Poroshenko also seeks to strengthen his position through mass media. The key role in Ukraine is played by television, from which almost 90% of Ukrainians report is their main source of information. In addition to the president’s own network—Channel 5—a new channel, Priamyi, started broadcasting last August with a pro-government editorial policy and deputies of Poroshenko’s parliamentary faction as regular guests. Formally, it is owned by Volodymyr Makeyenko, a former member of the Party of Regions, who cooperated with Poroshenko during the Leonid Kuchma presidency, but it is widely believed among Ukrainian journalists that the channel is controlled by a close associate of Poroshenko, Ihor Kononenko. Responsible also for promoting a positive image of the Ukrainian authorities will be the parliament-owned Rada, which was included into a national multiplex last November. This is probably not the end of Poroshenko’s media expansion. At the end of 2017, the Presidential Administration was accused by the owner of the ZIK channel, Lviv businessman Petro Dyminskyi, of an attempt to secure control of it.

Fighting Political Rivals

Poroshenko does not hesitate to use the state apparatus to fight his opponents. Last year, he deprived Mikheil Saakashvili, the former Georgian president turned Ukrainian politician and Poroshenko associate, now critic, of his granted Ukrainian citizenship. Saakashvili had briefly left Ukraine, but managed to return.[1] As soon as he began to call for the president’s impeachment, though, the prosecutor’s office opened an investigation against him regarding alleged cooperation with a criminal group. Saakashvili’s public activity was reportedly financed by people close to ex-Ukraine President Viktor Yanukovych, but it is difficult to assess the truth of the charges.

Another object of attack from the authorities has been Artem Sytnyk, head of the National Anti-Corruption Bureau, the only fully independent anti-corruption institution in Ukraine. First, in November last year, the prosecutor’s office initiated a proceeding against Sytnyk, accusing him of disclosing state secrets. Then, the authorities tried to remove him from the office by submitting a bill to the Verkhovna Rada that would allow parliament to dismiss the head of the bureau by a simple majority instead of through an independent audit. Ultimately, the draft law was removed from the agenda after international criticism.

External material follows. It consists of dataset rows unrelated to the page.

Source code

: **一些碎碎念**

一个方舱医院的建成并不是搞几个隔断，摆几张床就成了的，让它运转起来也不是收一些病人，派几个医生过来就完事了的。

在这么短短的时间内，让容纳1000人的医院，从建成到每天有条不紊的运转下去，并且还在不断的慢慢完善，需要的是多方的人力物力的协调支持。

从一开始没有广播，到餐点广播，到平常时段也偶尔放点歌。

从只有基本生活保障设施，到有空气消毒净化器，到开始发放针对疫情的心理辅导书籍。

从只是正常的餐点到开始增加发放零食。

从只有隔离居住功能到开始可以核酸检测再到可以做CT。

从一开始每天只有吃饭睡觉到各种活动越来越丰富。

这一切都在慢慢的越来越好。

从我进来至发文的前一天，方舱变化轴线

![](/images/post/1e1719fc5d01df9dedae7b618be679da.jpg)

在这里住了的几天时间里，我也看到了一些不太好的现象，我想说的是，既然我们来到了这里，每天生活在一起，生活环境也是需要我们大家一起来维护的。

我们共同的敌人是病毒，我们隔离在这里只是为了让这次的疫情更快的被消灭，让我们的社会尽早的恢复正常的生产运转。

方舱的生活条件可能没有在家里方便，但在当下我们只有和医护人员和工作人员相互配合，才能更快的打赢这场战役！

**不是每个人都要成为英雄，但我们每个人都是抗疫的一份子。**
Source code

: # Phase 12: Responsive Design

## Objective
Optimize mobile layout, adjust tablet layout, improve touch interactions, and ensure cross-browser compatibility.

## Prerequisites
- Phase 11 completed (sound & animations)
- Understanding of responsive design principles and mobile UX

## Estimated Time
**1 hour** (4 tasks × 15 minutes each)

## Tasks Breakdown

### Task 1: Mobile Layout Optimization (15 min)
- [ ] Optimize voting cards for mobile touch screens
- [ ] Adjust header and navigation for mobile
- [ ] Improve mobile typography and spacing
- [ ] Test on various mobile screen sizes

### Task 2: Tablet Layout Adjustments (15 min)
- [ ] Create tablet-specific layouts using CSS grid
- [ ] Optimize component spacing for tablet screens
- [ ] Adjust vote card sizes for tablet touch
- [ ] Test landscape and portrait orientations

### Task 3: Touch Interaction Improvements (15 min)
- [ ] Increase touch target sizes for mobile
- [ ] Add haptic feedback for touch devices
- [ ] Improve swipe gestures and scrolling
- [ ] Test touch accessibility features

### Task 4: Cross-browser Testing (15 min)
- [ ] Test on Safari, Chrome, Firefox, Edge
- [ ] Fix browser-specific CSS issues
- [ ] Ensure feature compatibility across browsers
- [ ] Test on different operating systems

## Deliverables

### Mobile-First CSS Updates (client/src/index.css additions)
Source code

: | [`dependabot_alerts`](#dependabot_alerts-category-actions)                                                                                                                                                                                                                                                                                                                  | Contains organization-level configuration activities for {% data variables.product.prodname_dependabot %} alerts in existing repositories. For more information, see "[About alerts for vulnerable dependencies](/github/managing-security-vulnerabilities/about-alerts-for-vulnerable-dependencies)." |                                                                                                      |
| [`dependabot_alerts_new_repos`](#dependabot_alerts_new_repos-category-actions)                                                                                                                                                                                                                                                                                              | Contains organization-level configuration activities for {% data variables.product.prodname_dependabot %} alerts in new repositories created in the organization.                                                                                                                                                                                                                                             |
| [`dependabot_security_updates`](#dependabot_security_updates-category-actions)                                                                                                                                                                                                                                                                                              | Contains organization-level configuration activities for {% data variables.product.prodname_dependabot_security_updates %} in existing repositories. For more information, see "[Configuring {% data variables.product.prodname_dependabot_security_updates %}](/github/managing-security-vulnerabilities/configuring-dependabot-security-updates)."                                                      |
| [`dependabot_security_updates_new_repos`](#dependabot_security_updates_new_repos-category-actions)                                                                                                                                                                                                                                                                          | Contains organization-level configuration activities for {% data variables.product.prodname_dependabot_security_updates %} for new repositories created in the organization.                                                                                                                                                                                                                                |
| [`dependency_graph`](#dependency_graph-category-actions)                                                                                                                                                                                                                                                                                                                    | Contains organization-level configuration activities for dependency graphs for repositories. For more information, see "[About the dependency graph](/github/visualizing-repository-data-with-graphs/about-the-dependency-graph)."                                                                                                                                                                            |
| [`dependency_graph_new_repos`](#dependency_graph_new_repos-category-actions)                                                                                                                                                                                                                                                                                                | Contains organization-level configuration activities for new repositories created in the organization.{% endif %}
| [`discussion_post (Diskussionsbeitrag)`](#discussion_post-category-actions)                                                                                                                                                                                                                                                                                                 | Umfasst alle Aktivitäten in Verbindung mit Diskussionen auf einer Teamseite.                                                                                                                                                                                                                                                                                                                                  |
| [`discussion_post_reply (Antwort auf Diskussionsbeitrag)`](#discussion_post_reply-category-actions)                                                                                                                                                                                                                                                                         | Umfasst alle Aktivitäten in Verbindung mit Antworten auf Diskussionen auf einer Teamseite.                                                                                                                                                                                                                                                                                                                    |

So far, Poroshenko has not taken actions that would directly weaken the position of his main rival, Yulia Tymoshenko. During the campaign, however, there likely will be attempts to discredit the former Ukrainian prime minister. It is also possible that the Presidential Administration will support candidates such as Oleh Lyashko who can compete with Tymoshenko for the same electorate.

Perspectives

The start of a pre-election year means that the window of opportunity for introducing politically costly reforms in Ukraine has closed. As late as in the spring, Ukrainian domestic policy will be dominated by preparations for the upcoming presidential elections. Thus, Ukrainian authorities likely will introduce only those changes that potentially increase public support for the president and, at the same time, do not harm the financial interests of the business groups that support him. A simulated fight against corruption and inhibiting the privatisation of the largest state-owned enterprises can be expected, which will likely negatively affect Ukraine’s cooperation with international financial institutions. However, until the presidential elections, Ukraine can survive without their support by using currency reserves and issuing new bonds.

A major role in Poroshenko’s election campaign will be played by foreign and security policy, since these are areas where the president can boast the greatest success, such as visa-free travel with the EU, the U.S. decision on the sale of lethal weapons to Ukraine, as well as reform of the Ukrainian Armed Forces. Further strengthening of the president’s patriotic and anti-Russia rhetoric should be expected. The recently visible assertiveness of Ukrainian authorities in foreign policy will be maintained, which, among others, will not facilitate a solution to the recently revived Polish-Ukrainian historical memory conflict.



[1] See: D. Szeligowski, “Political Consequences of Saakashvili’s Return to Ukraine,” PISM Spotlight, no. 51/2017, 12 September 2017.